══ RECORDS SHOWN

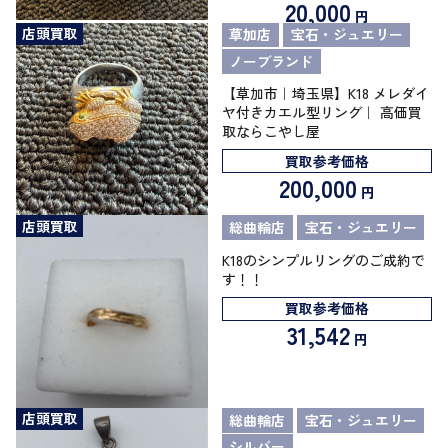
20,000
円
店頭買取
草加店
宝石・ジュエリー
ノーブランド
【草加市｜埼玉県】K18 メレダイ
ヤ付きカエル型リング｜ 高価買
取ならこやし屋
買取参考価格
200,000
円
店頭買取
総曲輪店
宝石・ジュエリー
K18のシンプルリングのご成約で
す！！
買取参考価格
31,542
円
店頭買取
総曲輪店
宝石・ジュエリー
シルバー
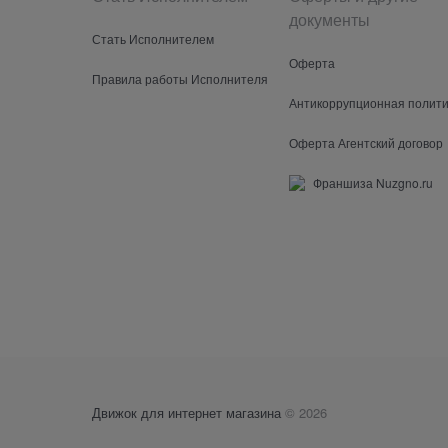
документы
Стать Исполнителем
Оферта
Правила работы Исполнителя
Антикоррупционная полити
Оферта Агентский договор
Франшиза Nuzgno.ru
Движок для интернет магазина
© 2026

════

EXERCISE DETAILS: Pictures do not belong in the copy. Repeat only the lines from the top of the records through the line containing "Антикоррупционная полити".

RESPONSE TO THIS EXERCISE:
20,000
円
店頭買取
草加店
宝石・ジュエリー
ノーブランド
【草加市｜埼玉県】K18 メレダイ
ヤ付きカエル型リング｜ 高価買
取ならこやし屋
買取参考価格
200,000
円
店頭買取
総曲輪店
宝石・ジュエリー
K18のシンプルリングのご成約で
す！！
買取参考価格
31,542
円
店頭買取
総曲輪店
宝石・ジュエリー
シルバー
документы
Стать Исполнителем
Оферта
Правила работы Исполнителя
Антикоррупционная полити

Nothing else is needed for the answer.